The fix is to change tools. Use soda ash to bring pH up past 7.0 first, then handle alkalinity with baking soda if it still needs it. Once pH is back above 7.0, baking soda behaves normally again. If pH is sitting near 6.0 or lower, treat it as urgent, since water that acidic can damage almost every pool surface and component.
What to use instead to raise pool pH
To raise pH without overloading alkalinity, the main options are aeration, borax, and soda ash. The right one depends on where your alkalinity sits and how fast you need the change.
Aeration is the cleanest choice when pH is low and alkalinity is fine. Agitating the water surface drives carbon dioxide out, which raises pH without changing alkalinity at all. You can point return jets upward, run water features, or use a dedicated aerator. It is free and gentle, but slow, often taking 24 to 48 hours.
Borax raises pH faster than aeration with only a slight effect on alkalinity, though it adds borates to the water. Soda ash raises pH strongly but also lifts alkalinity moderately, so it suits the case where both pH and alkalinity are low. The table below sums up how each option behaves.
|
Method |
Effect on pH |
Effect on Alkalinity |
Best For |
|---|---|---|---|
|
Aeration |
Raises |
No change |
pH low, alkalinity fine |
|
Borax |
Raises |
Slight rise |
pH low, faster than aeration |
|
Soda ash |
Raises strongly |
Moderate rise |
pH low, alkalinity also low |
|
Baking soda |
Raises slightly |
Raises strongly |
Alkalinity low |
Read the table by starting with your alkalinity. If alkalinity is fine, aeration or borax keeps it that way. If alkalinity is also low, soda ash or baking soda makes sense, since raising alkalinity is part of the goal.
How to add baking soda to a pool
Use about 1.5 pounds of baking soda per 10,000 gallons to raise total alkalinity by roughly 10 ppm, and broadcast it across the water surface in wide arcs with the pump running. Never pour it into the skimmer, and avoid dosing on a windy day, since the fine powder goes airborne easily.
Add it in stages rather than all at once, and never exceed 1.5 pounds per 10,000 gallons in a single dose. Keep the filter running for at least 6 hours, then wait 6 to 24 hours and retest both alkalinity and pH. If alkalinity is still low, repeat with another measured dose, and hold off on other chemicals during this window so you can read the result cleanly.
FAQs
How long does it take for baking soda to raise pool pH?

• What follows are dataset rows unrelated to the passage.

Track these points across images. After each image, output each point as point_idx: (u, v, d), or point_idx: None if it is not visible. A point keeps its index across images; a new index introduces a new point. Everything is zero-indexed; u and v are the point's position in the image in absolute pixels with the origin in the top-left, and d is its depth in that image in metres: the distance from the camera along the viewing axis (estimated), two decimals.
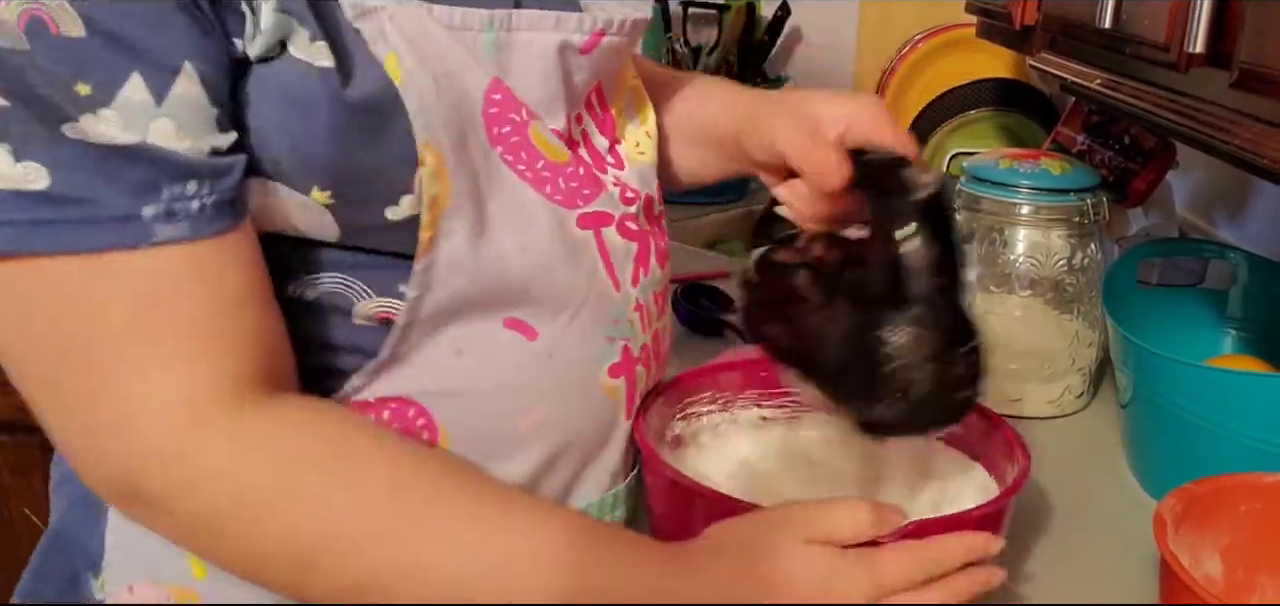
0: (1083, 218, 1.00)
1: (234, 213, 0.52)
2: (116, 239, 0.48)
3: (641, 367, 0.70)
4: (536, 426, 0.64)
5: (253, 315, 0.53)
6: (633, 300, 0.69)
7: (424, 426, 0.61)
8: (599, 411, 0.68)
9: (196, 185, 0.50)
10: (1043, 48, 1.04)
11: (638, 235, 0.70)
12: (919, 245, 0.58)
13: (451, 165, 0.57)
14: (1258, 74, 0.63)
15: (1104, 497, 0.85)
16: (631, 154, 0.74)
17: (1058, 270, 1.01)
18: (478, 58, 0.60)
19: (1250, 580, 0.71)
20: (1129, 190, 1.20)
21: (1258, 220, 1.20)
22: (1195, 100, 0.73)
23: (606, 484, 0.70)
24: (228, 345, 0.52)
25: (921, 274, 0.58)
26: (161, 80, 0.48)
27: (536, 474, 0.65)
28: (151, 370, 0.50)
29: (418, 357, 0.60)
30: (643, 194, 0.71)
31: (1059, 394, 1.02)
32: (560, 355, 0.64)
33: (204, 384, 0.51)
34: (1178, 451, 0.84)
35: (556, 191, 0.64)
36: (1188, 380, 0.83)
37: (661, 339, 0.74)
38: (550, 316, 0.63)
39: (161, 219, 0.49)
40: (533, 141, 0.63)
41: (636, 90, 0.77)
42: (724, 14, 1.83)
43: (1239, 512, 0.70)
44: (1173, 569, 0.61)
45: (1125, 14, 0.78)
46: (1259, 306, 1.00)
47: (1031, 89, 1.58)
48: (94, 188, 0.47)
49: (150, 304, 0.49)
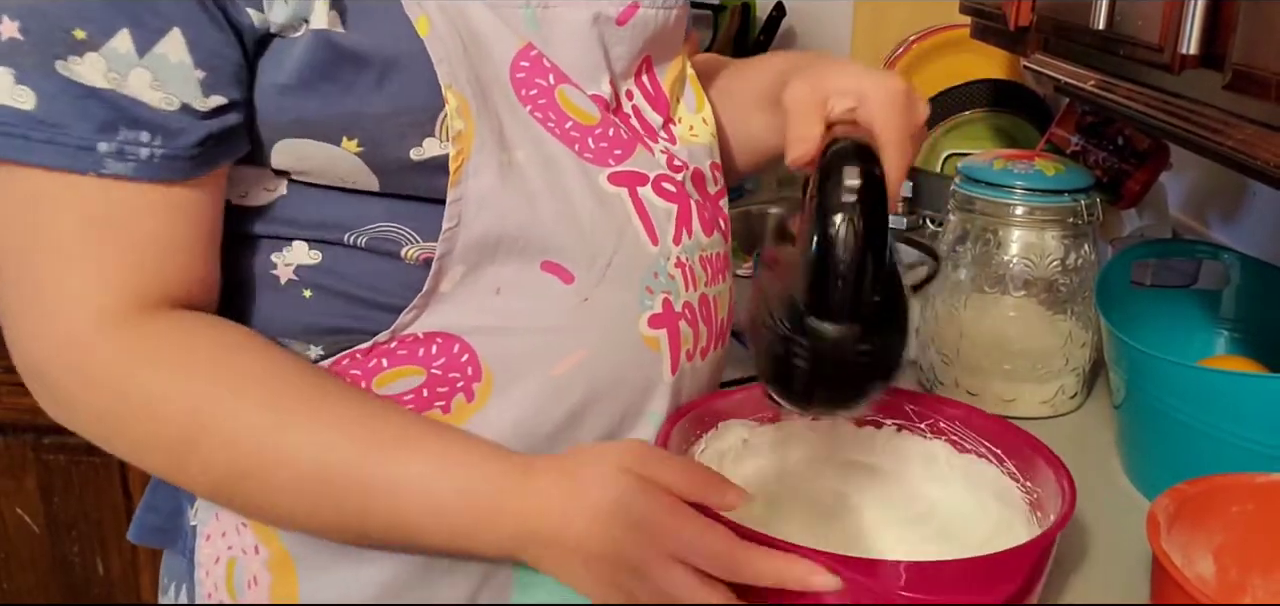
0: (1077, 218, 1.00)
1: (186, 169, 0.59)
2: (71, 162, 0.56)
3: (686, 325, 0.71)
4: (576, 368, 0.67)
5: (182, 258, 0.61)
6: (673, 256, 0.71)
7: (468, 361, 0.65)
8: (640, 360, 0.69)
9: (149, 135, 0.57)
10: (1037, 48, 1.04)
11: (677, 197, 0.72)
12: (833, 239, 0.57)
13: (475, 109, 0.63)
14: (1251, 75, 0.63)
15: (1097, 497, 0.86)
16: (685, 135, 0.77)
17: (1052, 271, 1.01)
18: (514, 28, 0.66)
19: (1243, 580, 0.71)
20: (1123, 191, 1.20)
21: (1251, 221, 1.21)
22: (1189, 101, 0.73)
23: (652, 435, 0.71)
24: (145, 273, 0.59)
25: (828, 269, 0.57)
26: (147, 38, 0.56)
27: (576, 414, 0.67)
28: (72, 279, 0.58)
29: (460, 294, 0.65)
30: (691, 166, 0.75)
31: (1053, 394, 1.02)
32: (597, 300, 0.67)
33: (113, 299, 0.59)
34: (1171, 452, 0.84)
35: (585, 150, 0.68)
36: (1181, 381, 0.83)
37: (714, 307, 0.75)
38: (585, 263, 0.67)
39: (113, 156, 0.57)
40: (560, 103, 0.68)
41: (695, 81, 0.81)
42: (719, 14, 1.83)
43: (1232, 513, 0.70)
44: (1166, 568, 0.61)
45: (1119, 15, 0.78)
46: (1252, 307, 1.00)
47: (1026, 90, 1.58)
48: (67, 117, 0.56)
49: (93, 223, 0.58)
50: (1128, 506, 0.87)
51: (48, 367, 0.60)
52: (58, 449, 1.52)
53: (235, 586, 0.69)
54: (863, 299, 0.58)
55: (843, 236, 0.57)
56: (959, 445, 0.77)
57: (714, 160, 0.79)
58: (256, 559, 0.68)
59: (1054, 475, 0.69)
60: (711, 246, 0.75)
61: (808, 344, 0.59)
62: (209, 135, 0.59)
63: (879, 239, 0.58)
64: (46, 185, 0.57)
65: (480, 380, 0.66)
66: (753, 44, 1.81)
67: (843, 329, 0.58)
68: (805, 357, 0.59)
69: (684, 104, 0.80)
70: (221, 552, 0.69)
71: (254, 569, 0.68)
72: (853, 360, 0.59)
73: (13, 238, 0.59)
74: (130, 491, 1.55)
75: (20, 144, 0.56)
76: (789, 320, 0.59)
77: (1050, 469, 0.69)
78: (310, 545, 0.67)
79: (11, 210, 0.58)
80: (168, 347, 0.60)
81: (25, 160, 0.56)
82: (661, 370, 0.70)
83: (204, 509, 0.70)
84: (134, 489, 1.55)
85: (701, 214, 0.74)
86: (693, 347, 0.72)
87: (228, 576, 0.69)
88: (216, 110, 0.59)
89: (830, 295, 0.57)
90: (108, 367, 0.59)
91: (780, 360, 0.60)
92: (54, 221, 0.58)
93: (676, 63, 0.79)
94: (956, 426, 0.77)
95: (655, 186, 0.71)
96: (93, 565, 1.59)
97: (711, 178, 0.78)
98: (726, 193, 0.81)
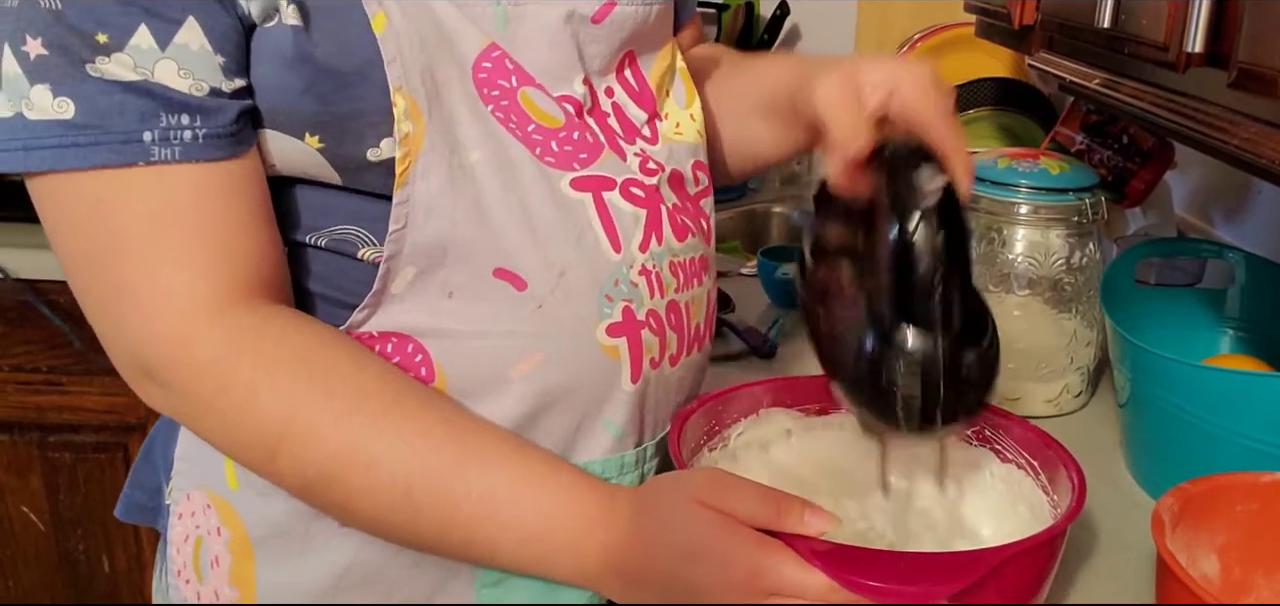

Plan on 6 to 24 hours, with the pump running, before the reading is reliable. Retest both pH and alkalinity before adding anything else, since the two settle together.
Is baking soda better than alkalinity increaser?
They are the same thing. Most pool-store alkalinity increaser is just sodium bicarbonate, so plain baking soda does the same job, usually at a lower price. Check that the label lists only sodium bicarbonate with no added scents or cleaners.
Why isn't my pool pH changing after adding baking soda?
Usually because your alkalinity is still low, so the baking soda is filling that gap before pH can rise. It can also mean your pH is below 7.0, or that your test reading is off. Check alkalinity first, since pH often will not move until it is back in range.
Can you raise pool pH without raising alkalinity?
Yes. Aeration raises pH without touching alkalinity at all, and borax raises pH with only a slight alkalinity increase. Baking soda and soda ash both raise alkalinity along with pH.